■ TAREFA A: Você pode transcrever na íntegra, sem nenhuma alteração, o trecho sobre a política externa do governo Lula?

■ TRECHO DO DOCUMENTO:

▼

Primeiro, porque, paradoxalmente, a entrevista de Abdenur é um elogio da política externa do governo Lula, destacando seus aspectos positivos. “Acho muito bom o que o governo tem feito para abrir novas frentes de comércio com países árabes, com o Sudeste Asiático, com a Ásia Central, com a África”, disse. “Acho muito positiva também a forma inovadora de trabalho com o Ibas (grupo que reúne Índia, Brasil e África do Sul). É a primeira vez que três países grandes, de três continentes diferentes, se unem para buscar iniciativas conjuntas. Acho que o Brasil tem conduzido com amplo equilíbrio e proficiência as negociações da Rodada de Doha. O Brasil é um jogador decisivo”, afirmou, destacando a atuação brasileira no G-20 e no  Haiti. “Enfim, houve acertos”.


 



Ele reconhece também que a relação com os Estados Unidos “prosperou significativamente nos últimos anos”, e “nunca esteve tão bem”. Mesmo a imagem do governo, que a sanha da direita imagina maculada pela sórdida campanha de 2005 e 2006, é “positiva”, disse, e “os escândalos de corrupção não repercutiram muito por lá”. Ao contrário, o “governo Lula tem merecido respeito mundo afora por conciliar uma política econômica pragmática com políticas sociais efetivas e uma política externa séria”.

▲

■ DADOS DE ENTRADA:
▼

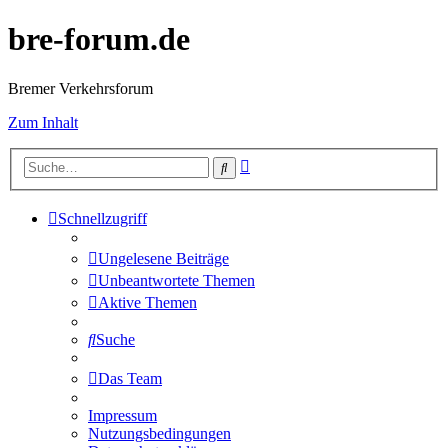
bre-forum.de
Bremer Verkehrsforum
Zum Inhalt
Erweiterte
Suche
Suche
Schnellzugriff
Ungelesene Beiträge
Unbeantwortete Themen
Aktive Themen
Suche
Das Team
Impressum
Nutzungsbedingungen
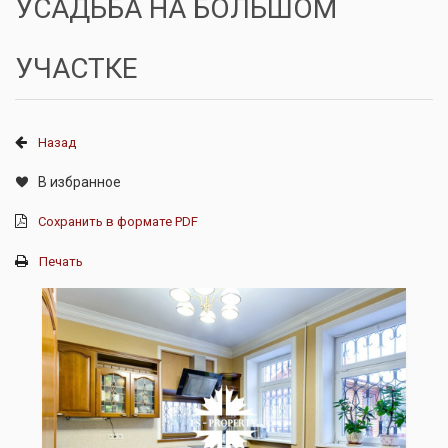
УСАДЬБА НА БОЛЬШОМ
УЧАСТКЕ
Назад
В избранное
Сохранить в формате PDF
Печать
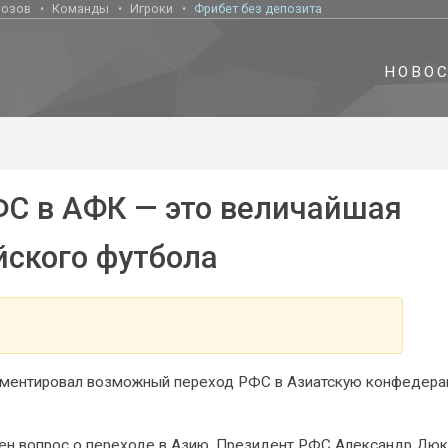
нозов
Команды
Игроки
Фрибет без депозита
НОВО
ФС в АФК — это величайшая
йского футбола
мментировал возможный переход РФС в Азиатскую конфедер
ен вопрос о переходе в Азию. Президент РФС Александр Дю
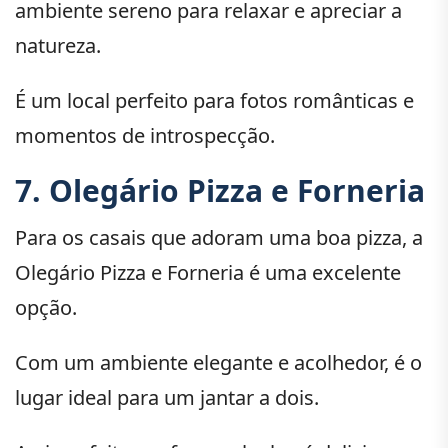
ambiente sereno para relaxar e apreciar a
natureza.
É um local perfeito para fotos românticas e
momentos de introspecção.
7. Olegário Pizza e Forneria
Para os casais que adoram uma boa pizza, a
Olegário Pizza e Forneria é uma excelente
opção.
Com um ambiente elegante e acolhedor, é o
lugar ideal para um jantar a dois.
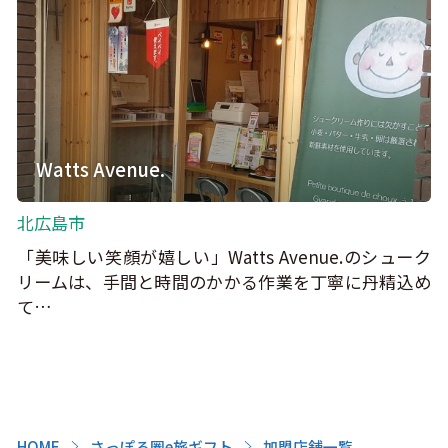
Watts Avenue.
北広島市
「美味しい笑顔が嬉しい」Watts Avenue.のシューク
リームは、手間と時間のかかる作業を丁寧に丹精込め
て…
HOME
さっぽろ圏e旅ギフト
加盟店舗一覧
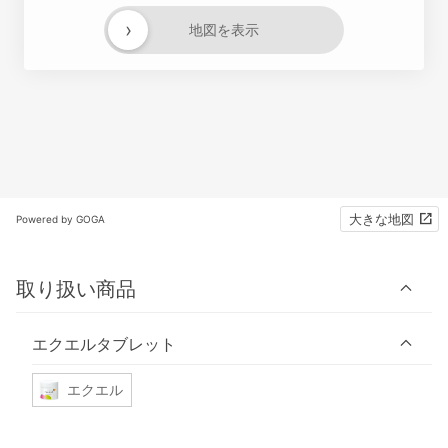
›
地図を表示
大きな地図
Powered by GOGA
取り扱い商品
エクエルタブレット
エクエル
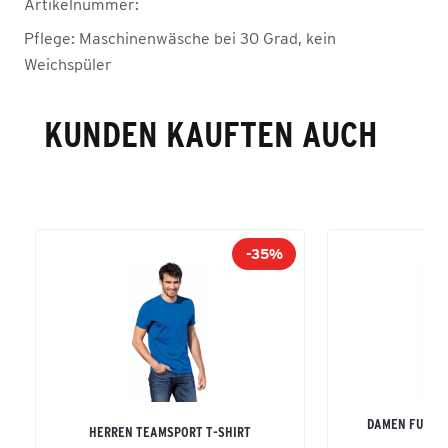
Artikelnummer:
Pflege:
Maschinenwäsche bei 30 Grad, kein
Weichspüler
KUNDEN KAUFTEN AUCH
-35%
DAMEN FUNKT
HERREN TEAMSPORT T-SHIRT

▲

■ TAREFA B: Consegue reproduzir palavra por palavra todas as linhas dos registros acima, deixando as imagens de fora da resposta?

■ RESPOSTA ESPERADA A:
Primeiro, porque, paradoxalmente, a entrevista de Abdenur é um elogio da política externa do governo Lula, destacando seus aspectos positivos. “Acho muito bom o que o governo tem feito para abrir novas frentes de comércio com países árabes, com o Sudeste Asiático, com a Ásia Central, com a África”, disse. “Acho muito positiva também a forma inovadora de trabalho com o Ibas (grupo que reúne Índia, Brasil e África do Sul). É a primeira vez que três países grandes, de três continentes diferentes, se unem para buscar iniciativas conjuntas. Acho que o Brasil tem conduzido com amplo equilíbrio e proficiência as negociações da Rodada de Doha. O Brasil é um jogador decisivo”, afirmou, destacando a atuação brasileira no G-20 e no  Haiti. “Enfim, houve acertos”.


 



Ele reconhece também que a relação com os Estados Unidos “prosperou significativamente nos últimos anos”, e “nunca esteve tão bem”. Mesmo a imagem do governo, que a sanha da direita imagina maculada pela sórdida campanha de 2005 e 2006, é “positiva”, disse, e “os escândalos de corrupção não repercutiram muito por lá”. Ao contrário, o “governo Lula tem merecido respeito mundo afora por conciliar uma política econômica pragmática com políticas sociais efetivas e uma política externa séria”.

■ RESPOSTA ESPERADA B:
bre-forum.de
Bremer Verkehrsforum
Zum Inhalt
Erweiterte
Suche
Suche
Schnellzugriff
Ungelesene Beiträge
Unbeantwortete Themen
Aktive Themen
Suche
Das Team
Impressum
Nutzungsbedingungen
УСАДЬБА НА БОЛЬШОМ
УЧАСТКЕ
Назад
В избранное
Сохранить в формате PDF
Печать
нозов
Команды
Игроки
Фрибет без депозита
НОВО
ФС в АФК — это величайшая
йского футбола
мментировал возможный переход РФС в Азиатскую конфедер
ен вопрос о переходе в Азию. Президент РФС Александр Дю
ambiente sereno para relaxar e apreciar a
natureza.
É um local perfeito para fotos românticas e
momentos de introspecção.
7. Olegário Pizza e Forneria
Para os casais que adoram uma boa pizza, a
Olegário Pizza e Forneria é uma excelente
opção.
Com um ambiente elegante e acolhedor, é o
lugar ideal para um jantar a dois.
Watts Avenue.
北広島市
「美味しい笑顔が嬉しい」Watts Avenue.のシューク
リームは、手間と時間のかかる作業を丁寧に丹精込め
て…
HOME
さっぽろ圏e旅ギフト
加盟店舗一覧
›
地図を表示
大きな地図
Powered by GOGA
取り扱い商品
エクエルタブレット
エクエル
Artikelnummer:
Pflege:
Maschinenwäsche bei 30 Grad, kein
Weichspüler
KUNDEN KAUFTEN AUCH
-35%
DAMEN FUNKT
HERREN TEAMSPORT T-SHIRT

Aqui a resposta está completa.